● Supplied information:
BEGIN

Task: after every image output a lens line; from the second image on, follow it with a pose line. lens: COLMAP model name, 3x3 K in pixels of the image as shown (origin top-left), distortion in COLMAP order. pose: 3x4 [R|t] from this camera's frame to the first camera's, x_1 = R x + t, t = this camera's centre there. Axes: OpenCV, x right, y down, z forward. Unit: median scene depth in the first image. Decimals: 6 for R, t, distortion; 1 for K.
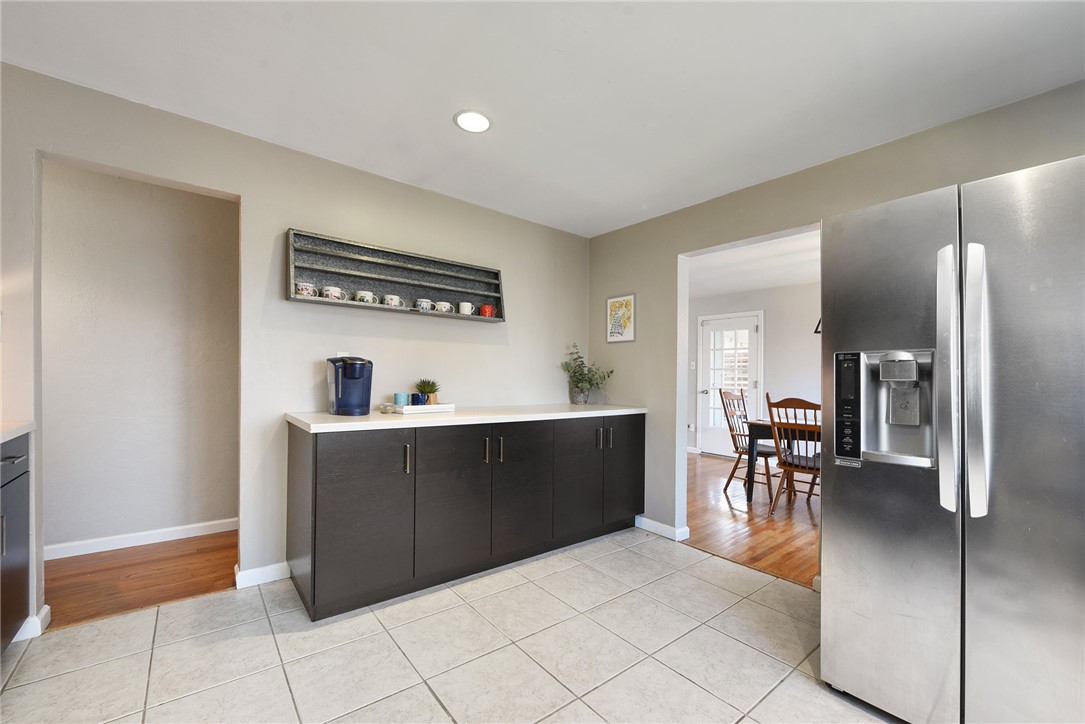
lens RADIAL K [[430.6, 0, 584.3], [0, 430.6, 360.3], [0, 0, 1]] dist [-0.001060, -0.000480]
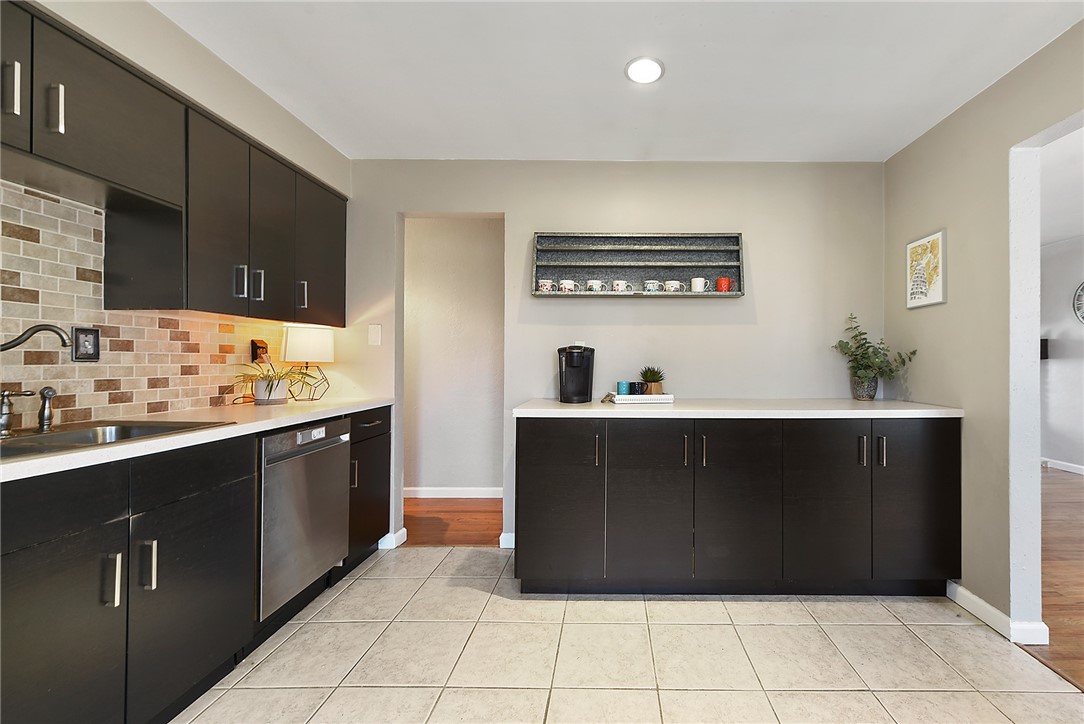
lens RADIAL K [[484.8, 0, 605.2], [0, 484.8, 342.6], [0, 0, 1]] dist [0.002221, -0.001118]
pose [[0.757931, -0.045554, -0.650742, 0.224125], [0.039961, 0.998928, -0.023386, 0.011964], [0.651109, -0.008279, 0.758939, 0.143841]]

END

● Assignment:
Rewrite the data above as a JSON list of strings with one string per line. Skip blank lines and omit the pictures.

● Completed task:
[
  "Task: after every image output a lens line; from the second image on, follow it with a pose line. lens: COLMAP model name, 3x3 K in pixels of the image as shown (origin top-left), distortion in COLMAP order. pose: 3x4 [R|t] from this camera's frame to the first camera's, x_1 = R x + t, t = this camera's centre there. Axes: OpenCV, x right, y down, z forward. Unit: median scene depth in the first image. Decimals: 6 for R, t, distortion; 1 for K.",
  "lens RADIAL K [[430.6, 0, 584.3], [0, 430.6, 360.3], [0, 0, 1]] dist [-0.001060, -0.000480]",
  "lens RADIAL K [[484.8, 0, 605.2], [0, 484.8, 342.6], [0, 0, 1]] dist [0.002221, -0.001118]",
  "pose [[0.757931, -0.045554, -0.650742, 0.224125], [0.039961, 0.998928, -0.023386, 0.011964], [0.651109, -0.008279, 0.758939, 0.143841]]"
]